= Cohortes urbanae =

Urban military police in ancient Rome

The cohortes urbanae (Latin meaning urban cohorts) of ancient Rome were created by Augustus to counterbalance the enormous power of the Praetorian Guard in the city of Rome and serve as a police service. They were led by the urban prefect.

== Duties ==
The gangs of Titus Annius Milo, Publius Clodius and others which were used by rival politicians during the Republic had been eliminated mostly due to the efforts of Pompeius Magnus. Although political gangs were a thing of the past since effective power no longer resided in the competing factions of the Roman Senate and elected officials, some kind of police force was necessary to maintain public order and prevent civil disturbances, akin to a modern gendarmerie. To fulfill this purpose Augustus established three urban cohorts (cohortes urbanae) under a newly appointed prefect of the city. Their primary role was to police Rome and counteract roaming mobs and gangs that often haunted its streets during the Republic. The urban cohorts thus acted as a heavy duty police force, capable of riot control duties, while their contemporaries, the Vigiles, policed the streets and fought fires. As a trained paramilitary organization, the urban cohorts could, on rare occasions, go to battle if necessary. This role, however, was only called upon in dire situations.

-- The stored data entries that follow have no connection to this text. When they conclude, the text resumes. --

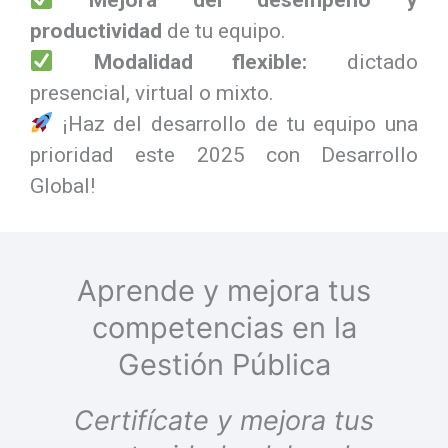
Mejora del desempeño y
productividad
de tu equipo.
Modalidad flexible:
dictado
presencial, virtual o mixto.
¡Haz del desarrollo de tu equipo una
prioridad este 2025 con Desarrollo
Global!
Aprende y mejora tus
competencias en la
Gestión Pública
Certifícate y mejora tus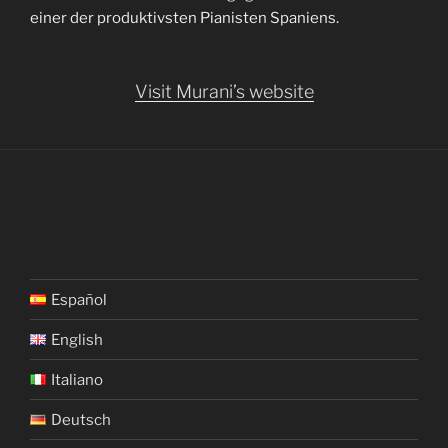
einer der produktivsten Pianisten Spaniens.
Visit Murani’s website
Español
English
Italiano
Deutsch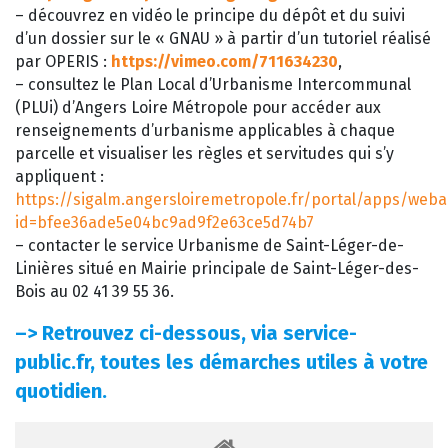
– découvrez en vidéo le principe du dépôt et du suivi
d’un dossier sur le « GNAU » à partir d’un tutoriel réalisé
par OPERIS :
https://vimeo.com/711634230
,
– consultez le Plan Local d’Urbanisme Intercommunal
(PLUi) d’Angers Loire Métropole pour accéder aux
renseignements d’urbanisme applicables à chaque
parcelle et visualiser les règles et servitudes qui s’y
appliquent :
https://sigalm.angersloiremetropole.fr/portal/apps/web
id=bfee36ade5e04bc9ad9f2e63ce5d74b7
– contacter le service Urbanisme de Saint-Léger-de-
Linières situé en Mairie principale de Saint-Léger-des-
Bois au 02 41 39 55 36.
–>
Retrouvez ci-dessous, via service-
public.fr, toutes les démarches utiles à votre
quotidien.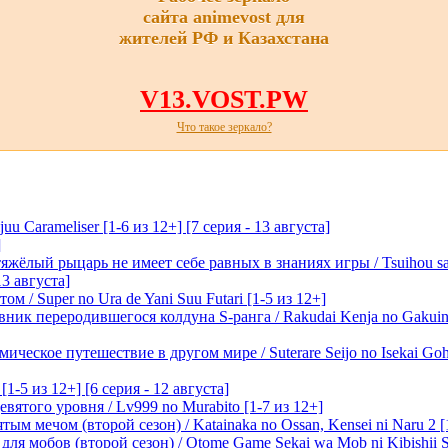
сайта animevost для
жителей РФ и Казахстана
V13.VOST.PW
Что такое зеркало?
 Carameliser [1-6 из 12+] [7 серия - 13 августа]
]
лый рыцарь не имеет себе равных в знаниях игры / Tsuihou saret
13 августа]
м / Super no Ura de Yani Suu Futari [1-5 из 12+]
ик переродившегося колдуна S-ранга / Rakudai Kenja no Gakuin 
ическое путешествие в другом мире / Suterare Seijo no Isekai Goh
-5 из 12+] [6 серия - 12 августа]
вятого уровня / Lv999 no Murabito [1-7 из 12+]
м мечом (второй сезон) / Katainaka no Ossan, Kensei ni Naru 2 [1-
я мобов (второй сезон) / Otome Game Sekai wa Mob ni Kibishii Sek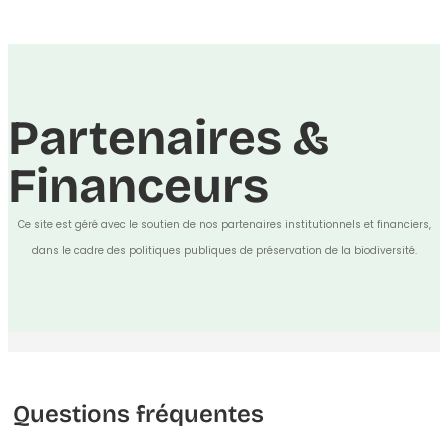
Partenaires &
Financeurs
Ce site est géré avec le soutien de nos partenaires institutionnels et financiers,
dans le cadre des politiques publiques de préservation de la biodiversité.
Questions fréquentes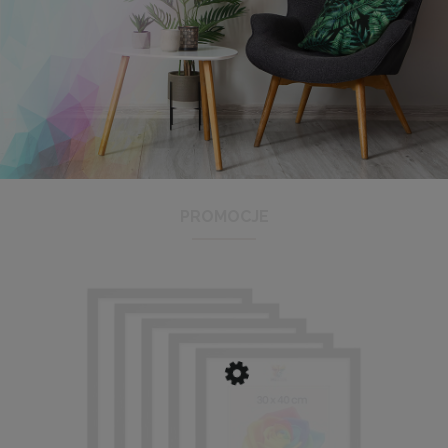
Antyrama plexi w rozmiarze 21x29,7 cm A4
3,48 zł
Cena regularna:
3,99 zł
Najniższa cena:
3,47 zł
PROMOCJE
DO KOSZYKA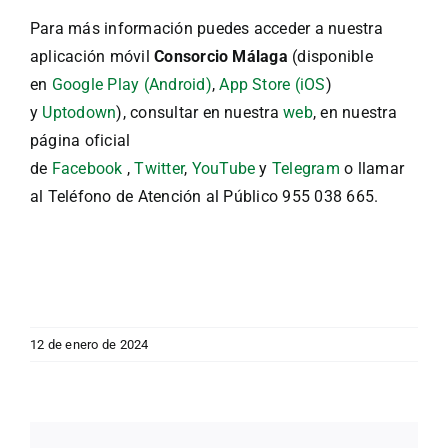
Para más información puedes acceder a nuestra
aplicación móvil
Consorcio Málaga
(disponible
en
Google Play (Android)
,
App Store (iOS
)
y
Uptodown
), consultar en nuestra
web
, en nuestra
página oficial
de
Facebook
,
Twitter
,
YouTube
y
Telegram
o llamar
al Teléfono de Atención al Público 955 038 665.
12 de enero de 2024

Unlike the Vigiles, who mostly operated at night as firefighters and watchmen, members of the urban cohorts were considered legionaries, though with higher pay than the regular legions—if not quite as much as the Praetorian Guards—and tended to receive slightly higher donatives, though not as much as the Praetorians.

== Organization ==
Originally the cohortes urbanae were divided into three cohorts, each cohort being commanded by one tribune and six centurions. In the time of the Flavians this was increased to four cohorts. Each cohort contained around five hundred men. Only free citizens were eligible to serve in their ranks. As with the Praetorians, the men of the urban cohorts were predominantly of Italian stock. Urban cohorts, (known as city cohorts in non-Roman cities) were later created in both the Roman North African city of Carthage and the city of Lugdunum in Roman Gaul (modern Lyon).